Tort Law Research Group’s Travels in Australia

TLRG members in Australia

(l-r) Professors Chamberlain, Neyers & Sinel

Three members of Western Law’s Tort Law Research Group, Jason Neyers, Erika Chamberlain, and Zoë Sinel, made the cross-world trek this December to Australia.

In Brisbane, Professors Chamberlain and Sinel each presented papers at Private Law in the 21st Century, a conference hosted by the University of Queensland. The conference provided a forum in which legal scholars could address the key questions and challenges that private law is likely to face, nationally and internationally in the modern world.

Professor Chamberlain presented “Snooping: how should damages be assessed for harmless breaches of privacy?” which examined the “conventional” damages award set out in the 2012 Ontario Court of Appeal decision in Jones v Tsige.
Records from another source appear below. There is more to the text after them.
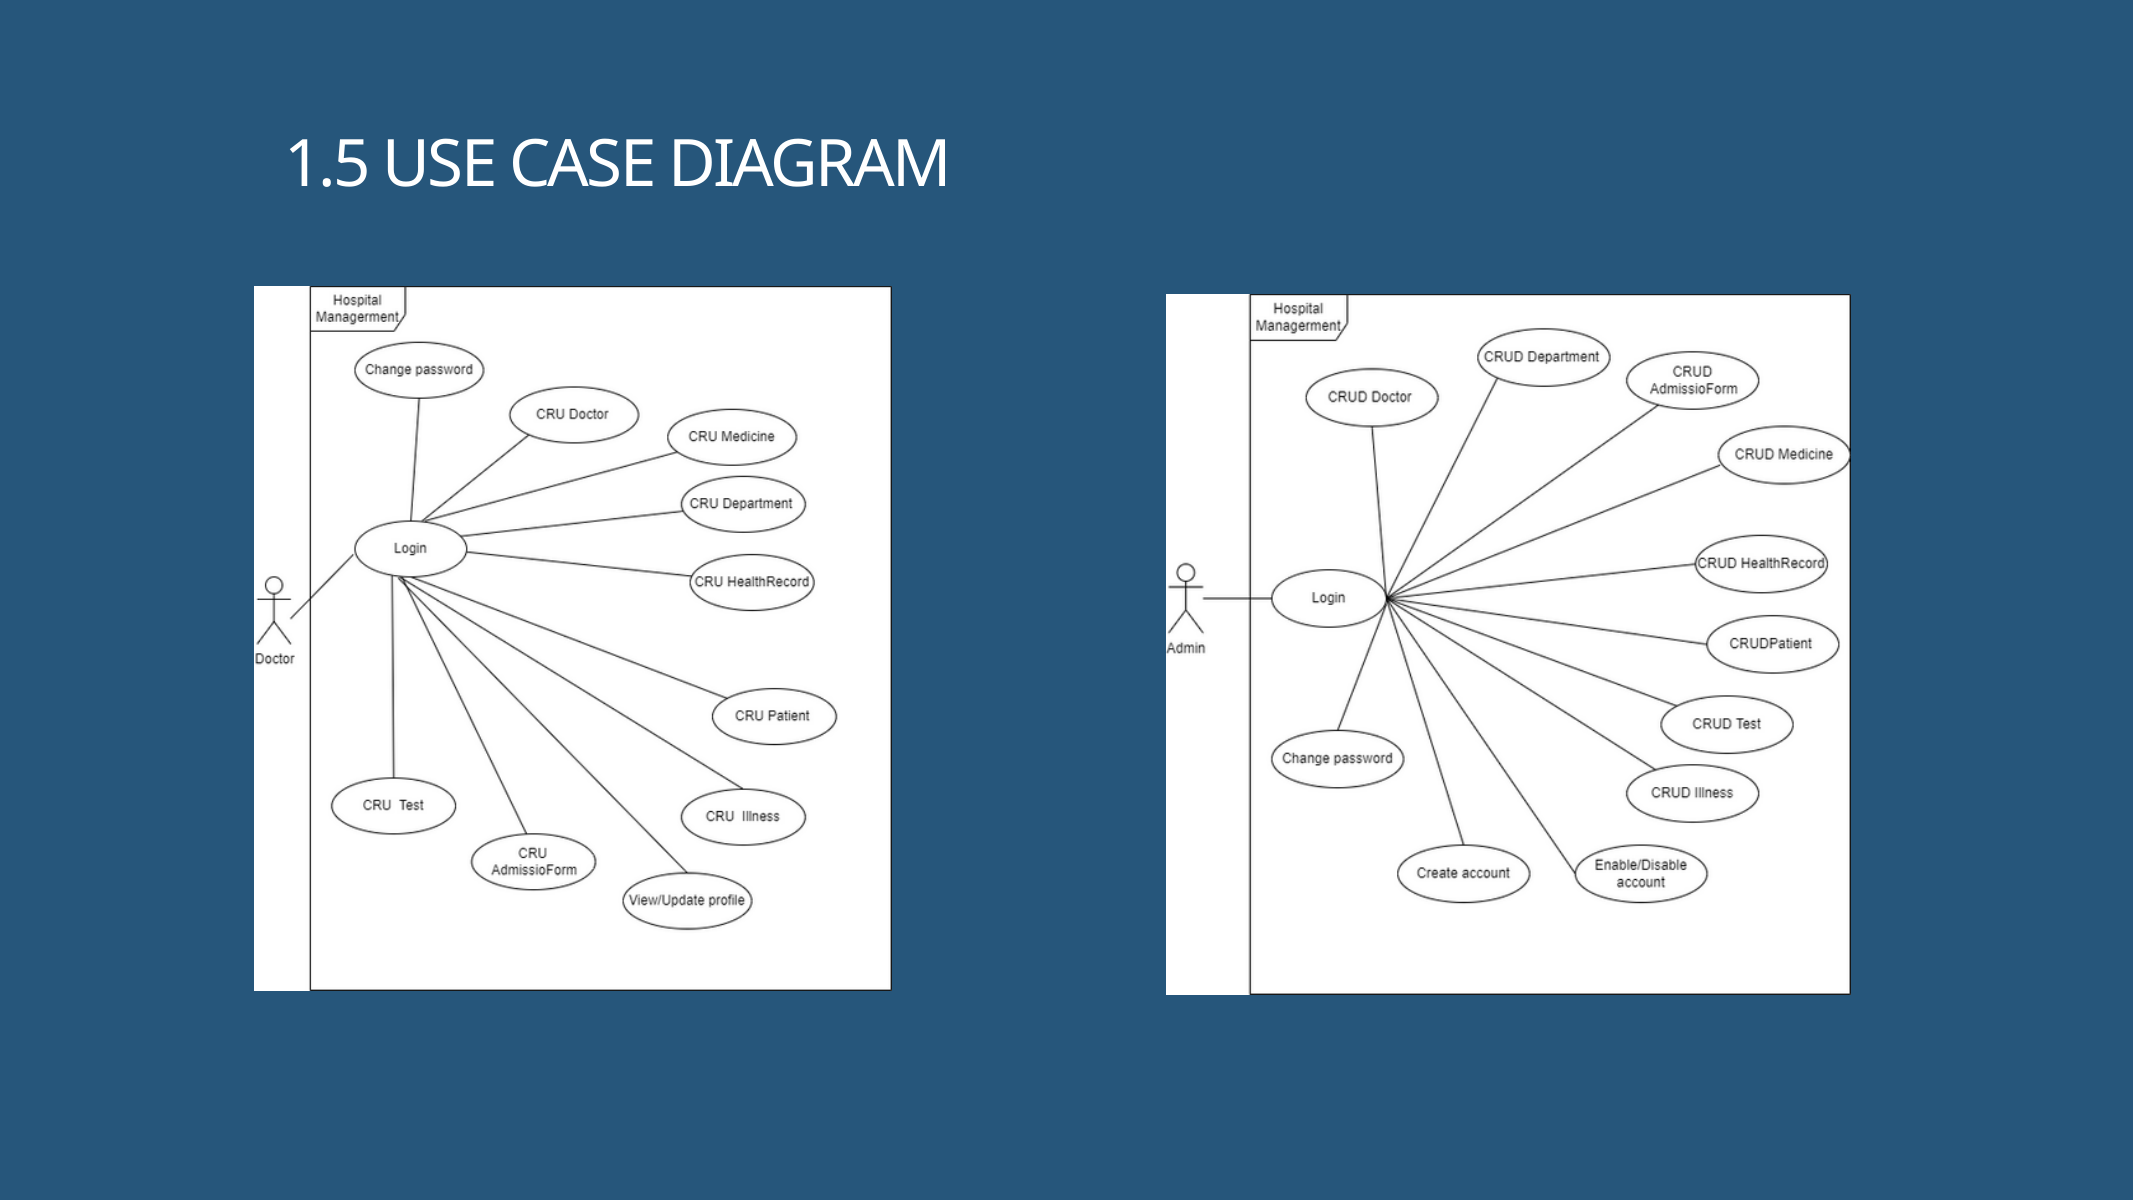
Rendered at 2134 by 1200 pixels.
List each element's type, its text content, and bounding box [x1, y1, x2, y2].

text_box 1.5 USE CASE DIAGRAM [119, 121, 1117, 200]
picture [1166, 294, 1852, 995]
picture [253, 285, 892, 991]
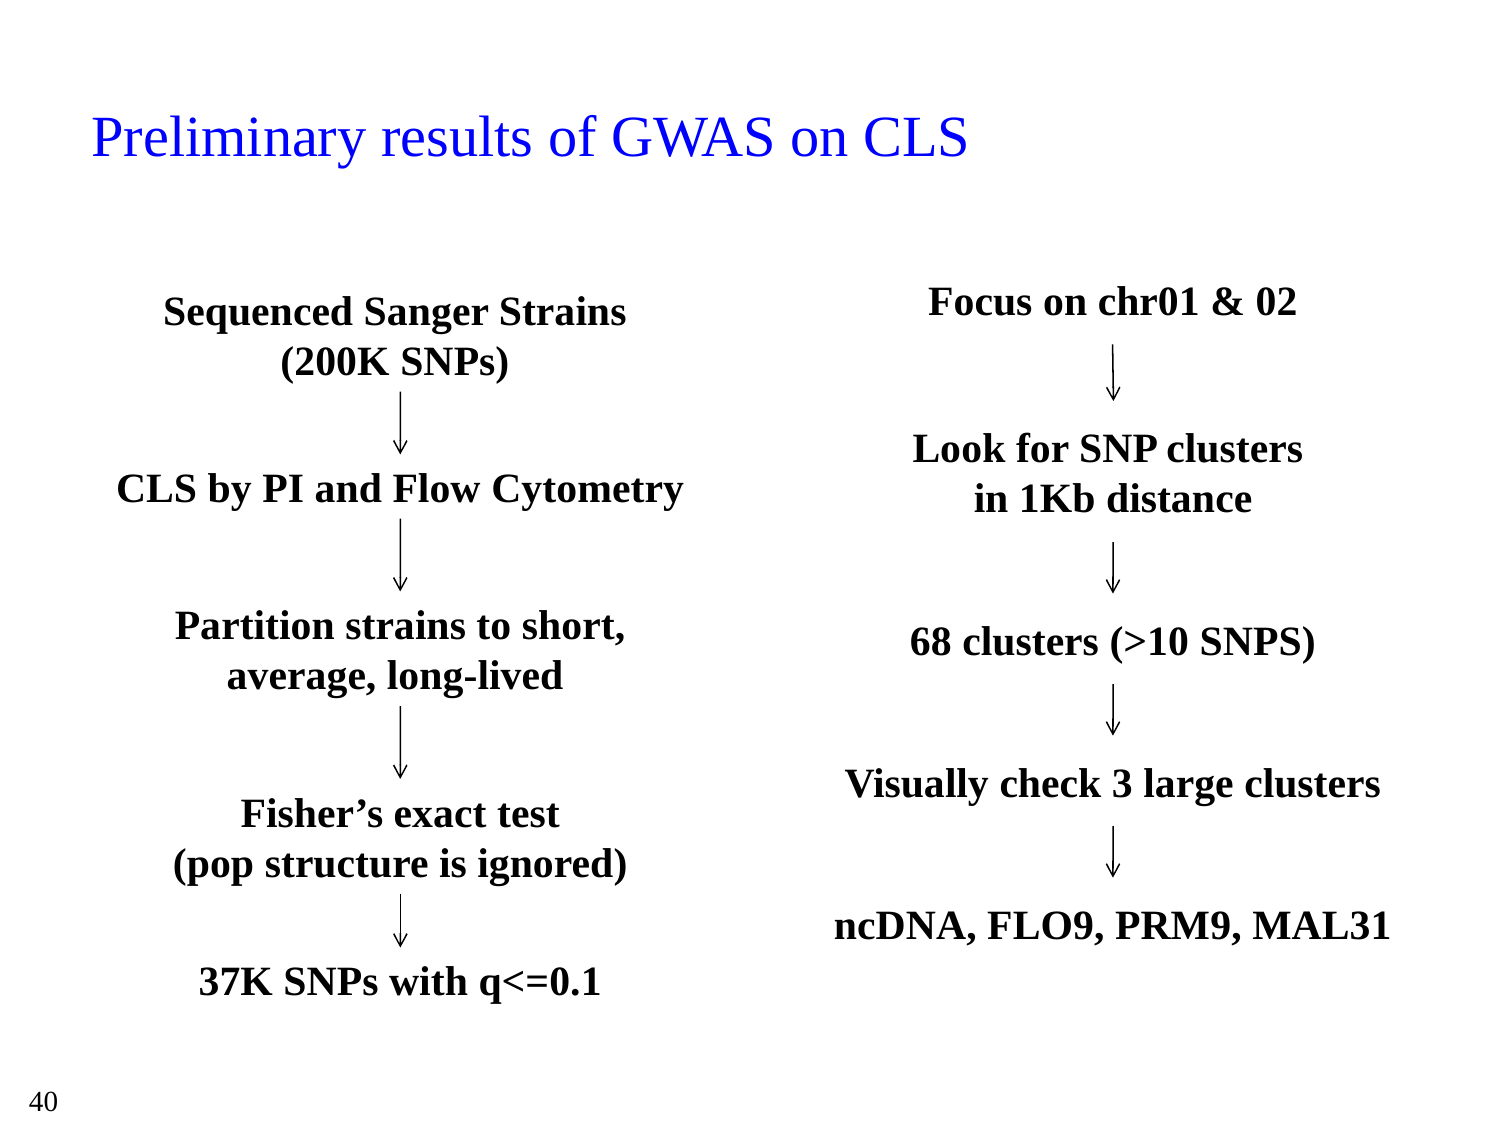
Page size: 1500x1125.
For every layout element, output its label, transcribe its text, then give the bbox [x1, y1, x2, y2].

title Preliminary results of GWAS on CLS [76, 39, 1352, 228]
text_box Sequenced Sanger Strains (200K SNPs) [97, 276, 703, 392]
text_box 37K SNPs with q<=0.1 [56, 946, 744, 1012]
text_box Look for SNP clusters in 1Kb distance [810, 413, 1416, 529]
text_box Fisher’s exact test (pop structure is ignored) [97, 778, 703, 893]
text_box CLS by PI and Flow Cytometry [97, 453, 703, 519]
text_box Partition strains to short, average, long-lived [97, 590, 703, 706]
text_box Focus on chr01 & 02 [810, 266, 1416, 332]
text_box 68 clusters (>10 SNPS) [810, 606, 1416, 671]
text_box Visually check 3 large clusters [810, 748, 1416, 813]
text_box ncDNA, FLO9, PRM9, MAL31 [810, 890, 1416, 955]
The paper explored the possible justifications for damages in cases where the defendant intrudes on the plaintiff’s private affairs but does not disclose or otherwise misuse the information. Possible justifications include vindication, deterrence, the causation of emotional distress, and interference with autonomy. Chamberlain concluded that the last of these justifications is the most consistent with privacy legislation and the availability of damages for other harmless torts, and provides the most convincing basis on which to calculate damages for these claims.

Professor Sinel, in a paper co-written with Professor Anne Schuurman, a colleague from the University of Western Ontario’s English Department, addressed the complicated role that emotions play in tort law. In particular, their paper, “Matter over Mind: Tort Law’s Treatment of Emotional Injury,” examined tort law’s prioritization of physical over emotional harm and the challenges that recent advances in neuroscience might pose for tort law’s differential treatment of the two. Ultimately, Sinel and Schuurman concluded that tort law’s orthodox rules are correct, but that they require a new justification. Contrary to leading tort scholars, it is not the case that tort law protects our emotional well-being less than our physical well-being because the former is more under our control than the latter; rather, tort law’s weaker safeguarding of emotional interests reflects its overarching commitment to the equal freedom of defendants and plaintiffs. To place a defendant under a legal obligation not to harm others emotionally that is equivalent to the obligation not to harm others physically places an unjustifiable limit on his/her ability to act in the world.

Professor Jason Neyers also attended the conference in Brisbane. He later traveled south along the coast to Sydney to attend Contracts in Commercial Law, 2015, an international conference hosted by the University of New South Wales.